TEXTO DEL EJERCICIO =>
§ §

Después de cuatro años de trabajar
en un museo de ciencias y con dos congresos internacionales en mi haber, por
fin he entendido qué es eso de museo interactivo. Mi presteza en el aprender no
debe sorprender a nadie: después de todo soy físico, y los físicos, como ya se
sabe, lo podemos hacer todo bien sin molestarnos en profundizar (que
profundicen los buzos).
“Interactivo”,
según he logrado entender, quiere decir que el usuario y el aparato establecen
una relación casi carnal en la que el usuario tiene que hacerle algo al aparato
para que éste funcione, como en ciertas parejas. Un libro, por ejemplo, no es
interactivo porque uno no le hace nada (especialmente si ni siquiera lo lee,
destino de muchísimos libros). Un texto en internet o en un CD-ROM, en cambio,
es otra cosa: uno tiene que picarle al mouse para pasar las páginas, lo cual,
al parecer, convierte la tediosa actividad de leer en una experiencia
interactiva y por lo tanto, superdivertidísima.
En los museos de
ciencias se acostumbra también “sacar la exposición de la pared”. Podría
pensarse que este precepto nos obliga a poner objetos en las exposiciones, pero
al parecer no es necesario complicarse tanto la vida. Imagínense tener que ir a
buscar un virus para ponerlo en la exposición. ¡Guácala! Por suerte cualquier
texto o gráfico se convierte en un objeto tridimensional si lo imprimimos en
una caja de volumen apreciable. Claro, como “se sale de la pared”…
Otro aspecto que
se suele enfatizar en las exposiciones interactivas es el nacionalismo. El
nacionalismo, desde luego, conduce a puras cosas buenas, como demuestra la
historia, por lo cual es muy sano que lo promovamos en nuestros museos. En
México mostrar nacionalismo es más fácil que en otros países porque aquí
tenemos una identidad nacional muy marcada y una tradición milenaria que ya
quisieran otros. Es más, hay quien sostiene que nuestros antepasados ya lo
sabían todo. Los mayas conocían el cero, lo cual puede parecer poca cosa: en
secundaria yo también conocí el cero y no me costó ningún trabajo, pero también
conocían los secretos del viaje interestelar, la teoría de la relatividad, la
mecánica cuántica y el genoma humano. Ni que decir de los aztecas, que aunque
no llegaron a tanto, les faltó muy poco (parece que no descubrieron el genoma
porque en náhuatl es muy difícil decir “desoxirribonucléico”). Así pues, si
hacemos una exposición de, digamos, el teorema de Pitágoras, bastará buscar en
los anales de la historia nacional para encontrar a algún antepasado nuestro
que haya descubierto el teorema antes que Pitágoras. La exposición se podría
titular entonces Pitorreándose de
Pitágoras. Estoy seguro de que sería un éxito nacionalista.

§ §

DATOS DE ORIGEN =>
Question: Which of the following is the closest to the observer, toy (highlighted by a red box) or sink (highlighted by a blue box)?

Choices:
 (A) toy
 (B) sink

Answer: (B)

§ §

TAREA A => Indica si cada afirmación concuerda con el texto sobre los museos interactivos. Contesta sí o no y cita literalmente las palabras del texto que lo deciden. (i) Quien escribe trabajó cuatro años en un museo de ciencias. (ii) Según el texto, un libro es interactivo. (iii) El texto afirma que los aztecas descubrieron el genoma.
TAREA B => Prosigue el texto sobre los museos interactivos a partir de su última oración.

RESPUESTA ESCRITA A =>
(i) Sí: "Después de cuatro años de trabajar en un museo de ciencias".
(ii) No: "Un libro, por ejemplo, no es interactivo porque uno no le hace nada".
(iii) No: "parece que no descubrieron el genoma".

RESPUESTA ESCRITA B =>
Con todas estas
lecciones me he atrevido a imaginar el equipo interactivo ideal para nuestra
idiosincracia: una escultura de Tláloc montada en una plataforma que se pone a
girar por medio de un botón y que tiene por detrás una cédula en la que se
explica el ciclo del agua. Voilà!
Exposición científica, interactiva, tridimensional, nacionalista y con arte,
por si fuera poco. ¿Qué más se puede pedir?
La senda
ecológica de Universum podría
cosechar grandes beneficios de mi nuevo saber. Noto con desaprobación que la
senda no es interactiva: ¡no tiene ni un solo botón, qué vergüenza! Propongo,
pues, que empecemos por cortar todas esas molestas plantas que le rozan a uno
la piel y le espinan los brazos. En su lugar podemos poner cajas de luz con
fotos de las mismas plantas que se iluminen al activar el visitante un sensor
de presencia. Para hacer la experiencia de veras interactiva, y por lo tanto
superdivertidísima y educativa, podemos poner en cada parada un teléfono que
recite la clasificación biológica de la planta, la extensión de su hábitat y
sus propiedades histológicas e histoquímicas, así como los platillos de la
cocina autóctona en los que se emplea.
Como verán, he
aprendido mucho. Me pregunto por qué nadie me ha invitado a dirigir un museo de
ciencias.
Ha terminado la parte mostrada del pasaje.